### Required work
Copy the lines of the records below verbatim, from the line containing "common name: American robin" through the line containing "family: Buprestidae", including both of those lines.

Data records:
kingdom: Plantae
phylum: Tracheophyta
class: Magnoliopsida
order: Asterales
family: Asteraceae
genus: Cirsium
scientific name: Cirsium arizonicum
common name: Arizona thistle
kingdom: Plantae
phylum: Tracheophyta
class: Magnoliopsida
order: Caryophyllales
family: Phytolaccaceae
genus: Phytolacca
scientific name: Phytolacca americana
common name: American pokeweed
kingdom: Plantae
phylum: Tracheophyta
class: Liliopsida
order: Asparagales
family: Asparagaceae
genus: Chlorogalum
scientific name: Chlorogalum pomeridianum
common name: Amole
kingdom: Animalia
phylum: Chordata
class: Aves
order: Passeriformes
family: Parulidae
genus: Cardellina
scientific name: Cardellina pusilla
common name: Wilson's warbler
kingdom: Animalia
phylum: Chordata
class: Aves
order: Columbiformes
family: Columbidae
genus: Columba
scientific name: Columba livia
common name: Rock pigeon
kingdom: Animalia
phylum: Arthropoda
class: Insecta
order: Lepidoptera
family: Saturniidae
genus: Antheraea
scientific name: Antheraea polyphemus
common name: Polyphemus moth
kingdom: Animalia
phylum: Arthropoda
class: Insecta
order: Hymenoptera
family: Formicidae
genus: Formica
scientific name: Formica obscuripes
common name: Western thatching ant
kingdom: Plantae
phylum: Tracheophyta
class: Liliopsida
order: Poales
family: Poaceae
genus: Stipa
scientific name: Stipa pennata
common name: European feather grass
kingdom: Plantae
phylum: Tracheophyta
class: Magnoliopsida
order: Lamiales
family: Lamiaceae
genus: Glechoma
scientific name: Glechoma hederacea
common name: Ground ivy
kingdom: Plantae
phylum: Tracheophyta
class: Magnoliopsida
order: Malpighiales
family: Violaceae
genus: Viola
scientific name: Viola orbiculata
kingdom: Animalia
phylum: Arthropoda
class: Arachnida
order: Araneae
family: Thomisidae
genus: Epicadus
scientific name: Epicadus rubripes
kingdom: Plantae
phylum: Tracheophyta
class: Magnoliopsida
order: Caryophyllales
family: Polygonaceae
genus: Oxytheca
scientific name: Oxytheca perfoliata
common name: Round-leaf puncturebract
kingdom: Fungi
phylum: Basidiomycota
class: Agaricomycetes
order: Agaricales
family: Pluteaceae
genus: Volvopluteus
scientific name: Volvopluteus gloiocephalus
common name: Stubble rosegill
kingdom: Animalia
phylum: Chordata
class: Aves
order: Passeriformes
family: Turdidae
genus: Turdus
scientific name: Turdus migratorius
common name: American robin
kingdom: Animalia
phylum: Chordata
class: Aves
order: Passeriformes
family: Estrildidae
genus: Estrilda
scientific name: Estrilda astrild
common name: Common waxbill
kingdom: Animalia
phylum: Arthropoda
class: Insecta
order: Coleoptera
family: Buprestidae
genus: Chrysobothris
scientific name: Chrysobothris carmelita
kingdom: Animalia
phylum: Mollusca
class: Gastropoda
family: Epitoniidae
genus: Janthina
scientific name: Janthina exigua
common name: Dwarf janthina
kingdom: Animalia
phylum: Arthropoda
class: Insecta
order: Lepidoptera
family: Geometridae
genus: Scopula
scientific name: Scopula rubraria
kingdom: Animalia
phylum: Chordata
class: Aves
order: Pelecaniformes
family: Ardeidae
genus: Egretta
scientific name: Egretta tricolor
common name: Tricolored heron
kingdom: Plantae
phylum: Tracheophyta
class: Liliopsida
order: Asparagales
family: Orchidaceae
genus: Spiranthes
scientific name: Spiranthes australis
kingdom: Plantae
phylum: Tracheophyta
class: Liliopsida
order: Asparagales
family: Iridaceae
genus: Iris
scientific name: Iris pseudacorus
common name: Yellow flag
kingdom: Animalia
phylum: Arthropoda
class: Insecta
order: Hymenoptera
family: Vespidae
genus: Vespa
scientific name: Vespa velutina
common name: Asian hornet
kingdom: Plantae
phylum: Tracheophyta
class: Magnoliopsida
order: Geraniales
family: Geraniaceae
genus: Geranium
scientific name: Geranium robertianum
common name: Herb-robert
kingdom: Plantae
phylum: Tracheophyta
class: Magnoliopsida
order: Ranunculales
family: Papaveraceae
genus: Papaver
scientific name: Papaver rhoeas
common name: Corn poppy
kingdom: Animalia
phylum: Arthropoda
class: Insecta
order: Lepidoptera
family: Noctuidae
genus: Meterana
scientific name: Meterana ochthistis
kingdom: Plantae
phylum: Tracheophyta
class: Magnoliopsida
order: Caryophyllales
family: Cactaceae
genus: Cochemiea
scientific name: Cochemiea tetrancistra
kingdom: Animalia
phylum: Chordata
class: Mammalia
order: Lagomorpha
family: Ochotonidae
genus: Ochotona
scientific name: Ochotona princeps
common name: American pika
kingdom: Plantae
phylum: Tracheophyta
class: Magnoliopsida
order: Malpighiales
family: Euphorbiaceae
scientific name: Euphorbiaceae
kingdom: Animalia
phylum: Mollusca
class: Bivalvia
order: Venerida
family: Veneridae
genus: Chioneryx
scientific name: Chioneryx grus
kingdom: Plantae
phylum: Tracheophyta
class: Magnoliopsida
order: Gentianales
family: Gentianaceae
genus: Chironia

### Solution
common name: American robin
kingdom: Animalia
phylum: Chordata
class: Aves
order: Passeriformes
family: Estrildidae
genus: Estrilda
scientific name: Estrilda astrild
common name: Common waxbill
kingdom: Animalia
phylum: Arthropoda
class: Insecta
order: Coleoptera
family: Buprestidae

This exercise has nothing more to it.